Posted: August 11, 2020

Cybercriminals often employ legitimate tools in their attacks, but, of course, they take the required measures to modify their features in a corrupted banner. This is the strategy adopted by the TerraTV implant, a Malware-as-a-Service (MaaS) project sold to various cybercriminals. TerraTV is meant to deploy a legitimate copy of the popular TeamViewer client on the compromised system, and then load a threateningly modified DLL & configuration files that change the way TeamViewer operates.

The usage of the TerraTV implant has been attributed to a hacking group classified under the name FIN6 – this is a financially-motivated threat actor whose targets often include online merchants and point-of-sale devices.

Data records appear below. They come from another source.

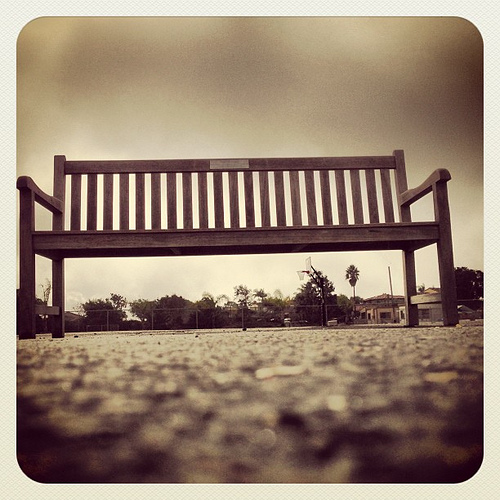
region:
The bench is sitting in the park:
[37, 121, 464, 276]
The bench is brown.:
[31, 114, 478, 349]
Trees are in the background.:
[104, 289, 379, 333]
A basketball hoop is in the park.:
[292, 256, 345, 331]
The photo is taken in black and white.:
[49, 47, 455, 389]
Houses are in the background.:
[331, 280, 429, 335]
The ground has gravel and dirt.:
[126, 320, 474, 452]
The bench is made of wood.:
[34, 147, 414, 235]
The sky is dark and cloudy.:
[128, 34, 415, 148]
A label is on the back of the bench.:
[197, 142, 281, 179]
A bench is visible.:
[92, 118, 379, 368]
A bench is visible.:
[65, 134, 302, 479]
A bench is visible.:
[128, 152, 292, 342]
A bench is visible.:
[101, 11, 286, 301]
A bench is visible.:
[191, 204, 372, 295]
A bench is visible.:
[88, 214, 300, 374]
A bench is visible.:
[65, 64, 223, 275]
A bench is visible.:
[175, 225, 336, 367]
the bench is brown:
[31, 155, 461, 320]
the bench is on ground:
[26, 125, 466, 342]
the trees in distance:
[85, 282, 332, 332]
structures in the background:
[362, 275, 454, 325]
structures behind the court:
[265, 265, 450, 326]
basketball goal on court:
[280, 258, 351, 328]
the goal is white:
[295, 257, 318, 277]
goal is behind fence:
[250, 260, 351, 320]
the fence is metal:
[136, 305, 311, 326]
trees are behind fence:
[172, 287, 300, 324]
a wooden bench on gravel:
[16, 119, 479, 333]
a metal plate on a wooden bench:
[208, 155, 254, 172]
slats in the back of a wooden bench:
[79, 176, 386, 219]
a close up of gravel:
[79, 337, 417, 457]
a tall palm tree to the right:
[341, 262, 359, 293]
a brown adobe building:
[351, 293, 408, 323]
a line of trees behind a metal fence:
[93, 293, 303, 324]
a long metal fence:
[72, 307, 316, 329]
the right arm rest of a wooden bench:
[403, 170, 453, 204]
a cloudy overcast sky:
[42, 87, 224, 129]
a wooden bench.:
[9, 154, 466, 329]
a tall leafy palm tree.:
[340, 265, 363, 307]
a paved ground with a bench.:
[14, 322, 480, 487]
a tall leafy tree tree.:
[288, 249, 341, 324]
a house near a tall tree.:
[340, 277, 408, 329]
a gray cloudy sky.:
[18, 17, 482, 292]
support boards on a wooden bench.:
[65, 168, 389, 235]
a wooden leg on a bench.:
[434, 240, 464, 330]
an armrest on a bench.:
[10, 168, 71, 232]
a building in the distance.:
[390, 289, 445, 316]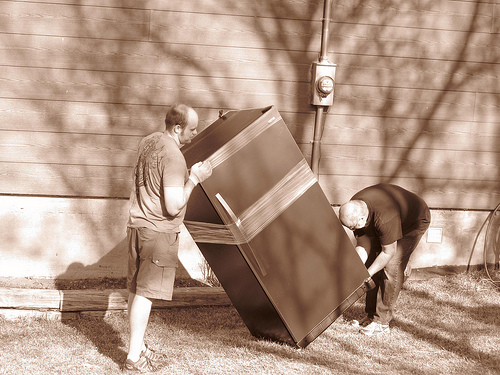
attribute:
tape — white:
[182, 159, 319, 248]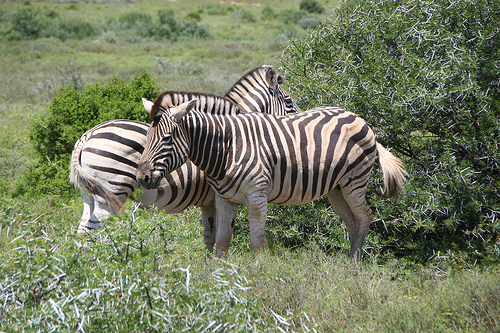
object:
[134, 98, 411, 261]
zebra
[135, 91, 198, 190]
head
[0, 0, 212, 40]
bushes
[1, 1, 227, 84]
grass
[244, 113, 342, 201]
stripes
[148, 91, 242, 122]
hair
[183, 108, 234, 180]
neck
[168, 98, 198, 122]
ear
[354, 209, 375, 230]
knee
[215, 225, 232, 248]
knee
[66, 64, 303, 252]
zebra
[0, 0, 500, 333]
field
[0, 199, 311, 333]
bush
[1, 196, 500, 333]
grass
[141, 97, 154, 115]
ears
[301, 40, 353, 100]
leaves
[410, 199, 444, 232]
leaves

TerraTV's payload was usually spread via a legitimate-looking installer that was delivered to the victims via various tricks and techniques – phishing messages, fake downloads, fake websites and more. Once the threatening installer was initialized, the TerraTV implant would be deployed alongside the modified, corrupted version of TeamViewer. TerraTV made sure to make some changes to the way that the software is executed, therefore hiding its icons from the taskbar and notification area. The attackers would then be able to use the stealthy copy of TeamViewer to gain unsupervised access to the compromised system. According to timestamps found in files linked to TerraTV's attacks, the malware was used in 2017 and 2018.

Even though TerraTV makes use of a legitimate tool to execute its attack, you can rest assured that your system can be protected by such attacks if you use an up-to-date anti-malware software suite. On top of relying on advanced anti-virus protection, it also is recommended to avoid interacting with unknown installers and files that do not come from trustworthy sources.